> **PROBLEM TO WORK ON**
Read the records below and report each line in which "root" occurs.

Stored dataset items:
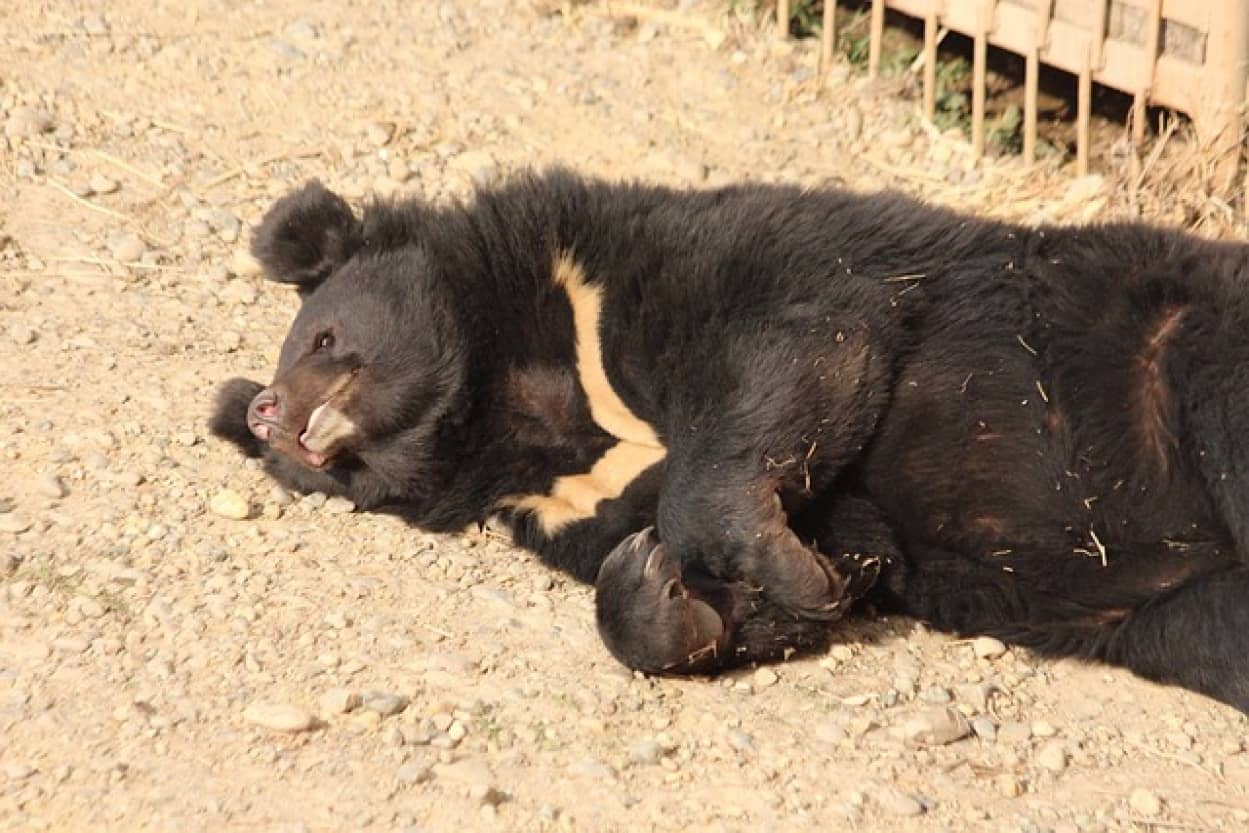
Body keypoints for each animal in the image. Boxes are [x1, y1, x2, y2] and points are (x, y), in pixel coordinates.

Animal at [209, 167, 1249, 709]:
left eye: (320, 338)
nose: (268, 413)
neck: (520, 398)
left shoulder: (675, 262)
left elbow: (802, 336)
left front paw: (772, 561)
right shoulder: (575, 492)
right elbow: (842, 552)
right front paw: (673, 586)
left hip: (1177, 342)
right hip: (1180, 613)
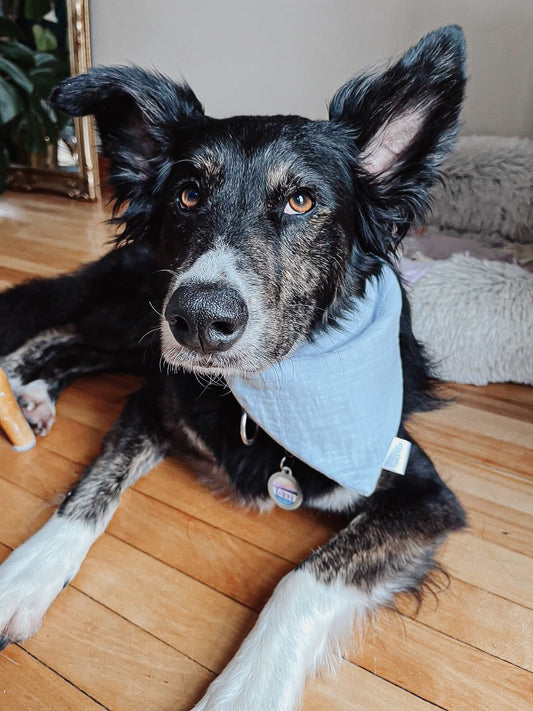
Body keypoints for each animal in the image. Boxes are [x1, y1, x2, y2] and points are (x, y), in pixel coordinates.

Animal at [0, 27, 466, 711]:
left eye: (301, 201)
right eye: (189, 194)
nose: (198, 319)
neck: (268, 392)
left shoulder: (424, 494)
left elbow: (305, 577)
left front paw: (249, 689)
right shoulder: (153, 401)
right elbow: (87, 491)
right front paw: (23, 578)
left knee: (76, 343)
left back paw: (31, 395)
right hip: (144, 320)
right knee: (64, 328)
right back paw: (16, 383)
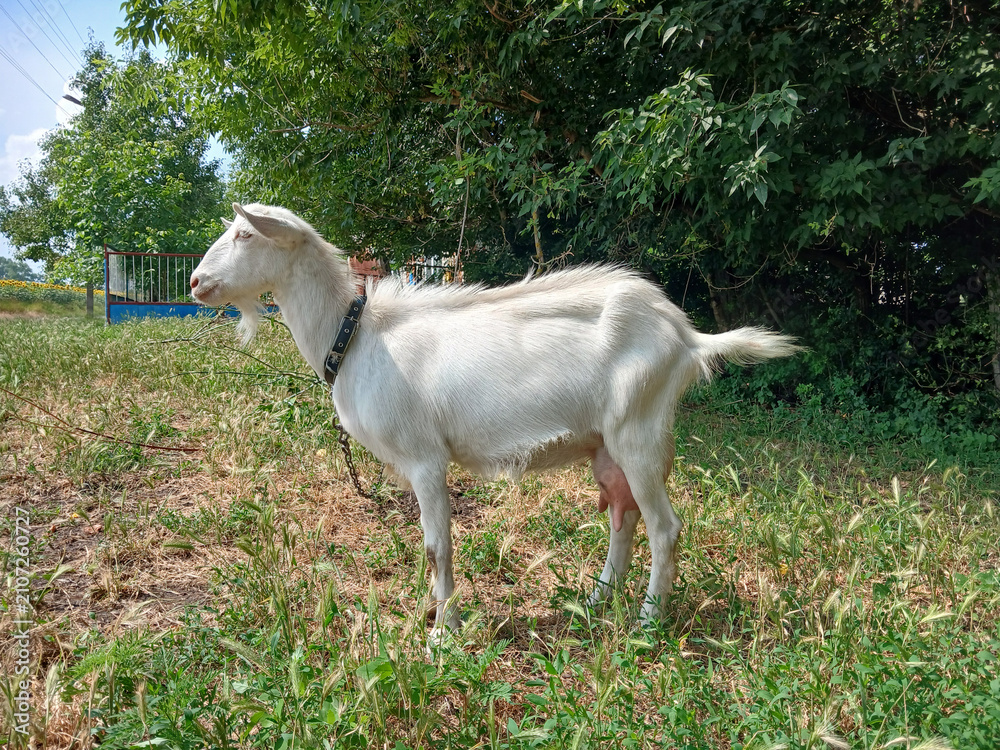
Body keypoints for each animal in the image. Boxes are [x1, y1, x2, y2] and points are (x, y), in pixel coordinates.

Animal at [191, 203, 799, 635]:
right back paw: (596, 601)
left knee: (664, 526)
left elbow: (436, 545)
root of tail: (688, 337)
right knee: (622, 519)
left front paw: (444, 631)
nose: (196, 282)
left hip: (640, 432)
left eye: (246, 234)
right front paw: (434, 616)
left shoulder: (425, 459)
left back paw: (648, 621)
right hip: (609, 446)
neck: (358, 336)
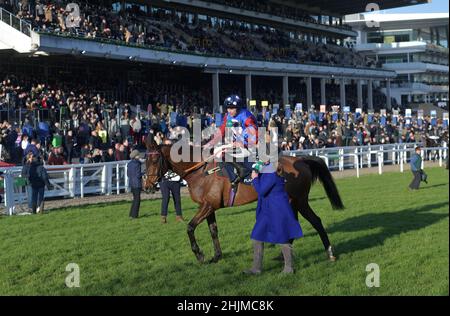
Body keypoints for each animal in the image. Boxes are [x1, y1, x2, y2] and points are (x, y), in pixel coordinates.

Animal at [145, 138, 344, 264]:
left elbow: (189, 227)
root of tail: (301, 159)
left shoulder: (207, 206)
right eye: (145, 161)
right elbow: (213, 231)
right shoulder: (209, 207)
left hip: (300, 200)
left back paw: (330, 253)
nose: (147, 186)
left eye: (154, 160)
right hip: (290, 201)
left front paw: (200, 255)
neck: (201, 171)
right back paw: (284, 254)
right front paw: (217, 256)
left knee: (316, 221)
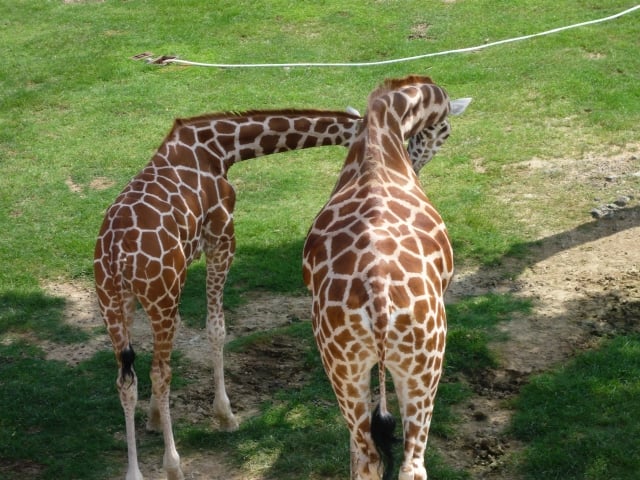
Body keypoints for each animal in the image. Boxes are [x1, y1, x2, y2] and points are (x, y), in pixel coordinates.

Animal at [92, 107, 362, 478]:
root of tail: (116, 257)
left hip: (113, 302)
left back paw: (134, 472)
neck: (220, 148)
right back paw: (173, 464)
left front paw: (154, 419)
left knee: (126, 379)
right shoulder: (222, 237)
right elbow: (216, 329)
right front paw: (225, 415)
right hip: (160, 296)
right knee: (160, 374)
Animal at [300, 76, 470, 480]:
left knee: (366, 456)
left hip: (344, 367)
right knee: (411, 463)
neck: (381, 132)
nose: (418, 162)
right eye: (446, 130)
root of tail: (378, 303)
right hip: (424, 365)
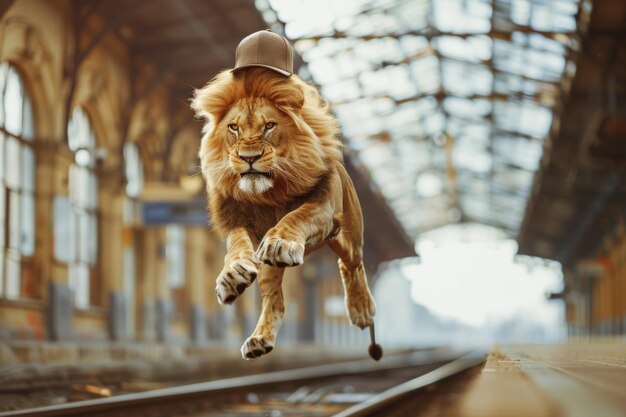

> **RESPONSE TO THE TASK**
root of tail: (688, 337)
root of tail: (301, 159)
root of tail: (116, 257)
root of tail: (378, 303)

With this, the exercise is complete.